= DATA SHOWN =
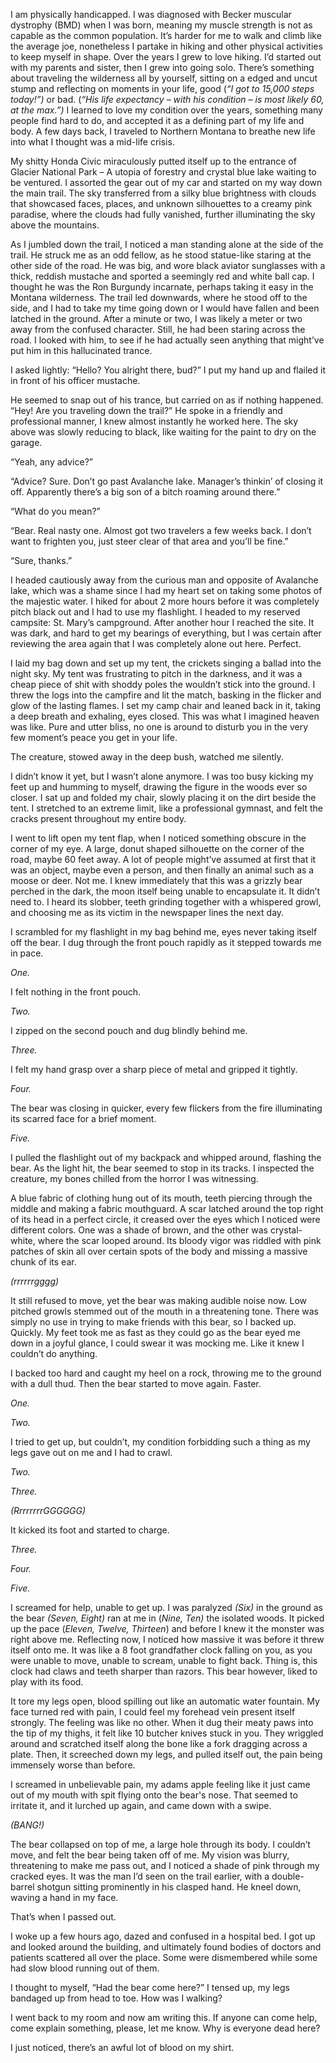  

I am physically handicapped. I was diagnosed with Becker muscular dystrophy (BMD) when I was born, meaning my muscle strength is not as capable as the common population. It’s harder for me to walk and climb like the average joe, nonetheless I partake in hiking and other physical activities to keep myself in shape. Over the years I grew to love hiking. I’d started out with my parents and sister, then I grew into going solo. There’s something about traveling the wilderness all by yourself, sitting on a edged and uncut stump and reflecting on moments in your life, good (*“I got to 15,000 steps today!”)* or bad. (*“His life expectancy – with his condition – is most likely 60, at the max.”)* I learned to love my condition over the years, something many people find hard to do, and accepted it as a defining part of my life and body. A few days back, I traveled to Northern Montana to breathe new life into what I thought was a mid-life crisis. 

My shitty Honda Civic miraculously putted itself up to the entrance of Glacier National Park – A utopia of forestry and crystal blue lake waiting to be ventured. I assorted the gear out of my car and started on my way down the main trail. The sky transferred from a silky blue brightness with clouds that showcased faces, places, and unknown silhouettes to a creamy pink paradise, where the clouds had fully vanished, further illuminating the sky above the mountains.

As I jumbled down the trail, I noticed a man standing alone at the side of the trail. He struck me as an odd fellow, as he stood statue-like staring at the other side of the road. He was big, and wore black aviator sunglasses with a thick, reddish mustache and sported a seemingly red and white ball cap. I thought he was the Ron Burgundy incarnate, perhaps taking it easy in the Montana wilderness. The trail led downwards, where he stood off to the side, and I had to take my time going down or I would have fallen and been latched in the ground. After a minute or two, I was likely a meter or two away from the confused character. Still, he had been staring across the road. I looked with him, to see if he had actually seen anything that might’ve put him in this hallucinated trance. 

I asked lightly: “Hello? You alright there, bud?” I put my hand up and flailed it in front of his officer mustache. 

He seemed to snap out of his trance, but carried on as if nothing happened. “Hey! Are you traveling down the trail?” He spoke in a friendly and professional manner, I knew almost instantly he worked here. The sky above was slowly reducing to black, like waiting for the paint to dry on the garage. 

“Yeah, any advice?”

“Advice? Sure. Don’t go past Avalanche lake. Manager’s thinkin’ of closing it off. Apparently there’s a big son of a bitch roaming around there.”

“What do you mean?”

“Bear. Real nasty one. Almost got two travelers a few weeks back. I don’t want to frighten you, just steer clear of that area and you’ll be fine.”

“Sure, thanks.” 

I headed cautiously away from the curious man and opposite of Avalanche lake, which was a shame since I had my heart set on taking some photos of the majestic water. I hiked for about 2 more hours before it was completely pitch black out and I had to use my flashlight. I headed to my reserved campsite: St. Mary’s campground. After another hour I reached the site. It was dark, and hard to get my bearings of everything, but I was certain after reviewing the area again that I was completely alone out here. Perfect.

I laid my bag down and set up my tent, the crickets singing a ballad into the night sky. My tent was frustrating to pitch in the darkness, and it was a cheap piece of shit with shoddy poles the wouldn’t stick into the ground. I threw the logs into the campfire and lit the match, basking in the flicker and glow of the lasting flames. I set my camp chair and leaned back in it, taking a deep breath and exhaling, eyes closed. This was what I imagined heaven was like. Pure and utter bliss, no one is around to disturb you in the very few moment’s peace you get in your life.

The creature, stowed away in the deep bush, watched me silently. 

I didn’t know it yet, but I wasn’t alone anymore. I was too busy kicking my feet up and humming to myself, drawing the figure in the woods ever so closer. I sat up and folded my chair, slowly placing it on the dirt beside the tent. I stretched to an extreme limit, like a professional gymnast, and felt the cracks present throughout my entire body.

I went to lift open my tent flap, when I noticed something obscure in the corner of my eye. A large, donut shaped silhouette on the corner of the road, maybe 60 feet away. A lot of people might’ve assumed at first that it was an object, maybe even a person, and then finally an animal such as a moose or deer. Not me. I knew immediately that this was a grizzly bear perched in the dark, the moon itself being unable to encapsulate it. It didn’t need to. I heard its slobber, teeth grinding together with a whispered growl, and choosing me as its victim in the newspaper lines the next day. 

I scrambled for my flashlight in my bag behind me, eyes never taking itself off the bear. I dug through the front pouch rapidly as it stepped towards me in pace.

*One.* 

I felt nothing in the front pouch. 

*Two.*

I zipped on the second pouch and dug blindly behind me.

*Three.*

I felt my hand grasp over a sharp piece of metal and gripped it tightly.

*Four.* 

The bear was closing in quicker, every few flickers from the fire illuminating its scarred face for a brief moment.

*Five.*

I pulled the flashlight out of my backpack and whipped around, flashing the bear. As the light hit, the bear seemed to stop in its tracks. I inspected the creature, my bones chilled from the horror I was witnessing.

A blue fabric of clothing hung out of its mouth, teeth piercing through the middle and making a fabric mouthguard. A scar latched around the top right of its head in a perfect circle, it creased over the eyes which I noticed were different colors. One was a shade of brown, and the other was crystal-white, where the scar looped around. Its bloody vigor was riddled with pink patches of skin all over certain spots of the body and missing a massive chunk of its ear. 

*(rrrrrrgggg)*

It still refused to move, yet the bear was making audible noise now. Low pitched growls stemmed out of the mouth in a threatening tone. There was simply no use in trying to make friends with this bear, so I backed up. Quickly. My feet took me as fast as they could go as the bear eyed me down in a joyful glance, I could swear it was mocking me. Like it knew I couldn’t do anything. 

I backed too hard and caught my heel on a rock, throwing me to the ground with a dull thud. Then the bear started to move again. Faster.

*One.*

*Two.*

I tried to get up, but couldn’t, my condition forbidding such a thing as my legs gave out on me and I had to crawl.

*Two.*

*Three.*

*(RrrrrrrrGGGGGG)*

It kicked its foot and started to charge.

*Three.* 

*Four.*

*Five.* 

I screamed for help, unable to get up. I was paralyzed *(Six)* in the ground as the bear *(Seven, Eight)* ran at me in (*Nine, Ten)* the isolated woods. It picked up the pace (*Eleven, Twelve, Thirteen*) and before I knew it the monster was right above me. Reflecting now, I noticed how massive it was before it threw itself onto me. It was like a 8 foot grandfather clock falling on you, as you were unable to move, unable to scream, unable to fight back. Thing is, this clock had claws and teeth sharper than razors. This bear however, liked to play with its food.

It tore my legs open, blood spilling out like an automatic water fountain. My face turned red with pain, I could feel my forehead vein present itself strongly. The feeling was like no other. When it dug their meaty paws into the tip of my thighs, it felt like 10 butcher knives stuck in you. They wriggled around and scratched itself along the bone like a fork dragging across a plate. Then, it screeched down my legs, and pulled itself out, the pain being immensely worse than before.

I screamed in unbelievable pain, my adams apple feeling like it just came out of my mouth with spit flying onto the bear's nose. That seemed to irritate it, and it lurched up again, and came down with a swipe. 

*(BANG!)*

The bear collapsed on top of me, a large hole through its body. I couldn’t move, and felt the bear being taken off of me. My vision was blurry, threatening to make me pass out, and I noticed a shade of pink through my cracked eyes. It was the man I’d seen on the trail earlier, with a double-barrel shotgun sitting prominently in his clasped hand. He kneel down, waving a hand in my face.

That’s when I passed out.

I woke up a few hours ago, dazed and confused in a hospital bed. I got up and looked around the building, and ultimately found bodies of doctors and patients scattered all over the place. Some were dismembered while some had slow blood running out of them. 

I thought to myself, “Had the bear come here?” I tensed up, my legs bandaged up from head to toe. How was I walking? 

I went back to my room and now am writing this. If anyone can come help, come explain something, please, let me know. Why is everyone dead here?

I just noticed, there’s an awful lot of blood on my shirt.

= EXERCISE GOAL =
All lines in the listing above from the line containing "A blue fabric" to the line containing "It still refused", inclusive, should be retyped exactly; no other lines should appear.

= SOLVED PROBLEM =
A blue fabric of clothing hung out of its mouth, teeth piercing through the middle and making a fabric mouthguard. A scar latched around the top right of its head in a perfect circle, it creased over the eyes which I noticed were different colors. One was a shade of brown, and the other was crystal-white, where the scar looped around. Its bloody vigor was riddled with pink patches of skin all over certain spots of the body and missing a massive chunk of its ear. 

*(rrrrrrgggg)*

It still refused to move, yet the bear was making audible noise now. Low pitched growls stemmed out of the mouth in a threatening tone. There was simply no use in trying to make friends with this bear, so I backed up. Quickly. My feet took me as fast as they could go as the bear eyed me down in a joyful glance, I could swear it was mocking me. Like it knew I couldn’t do anything. 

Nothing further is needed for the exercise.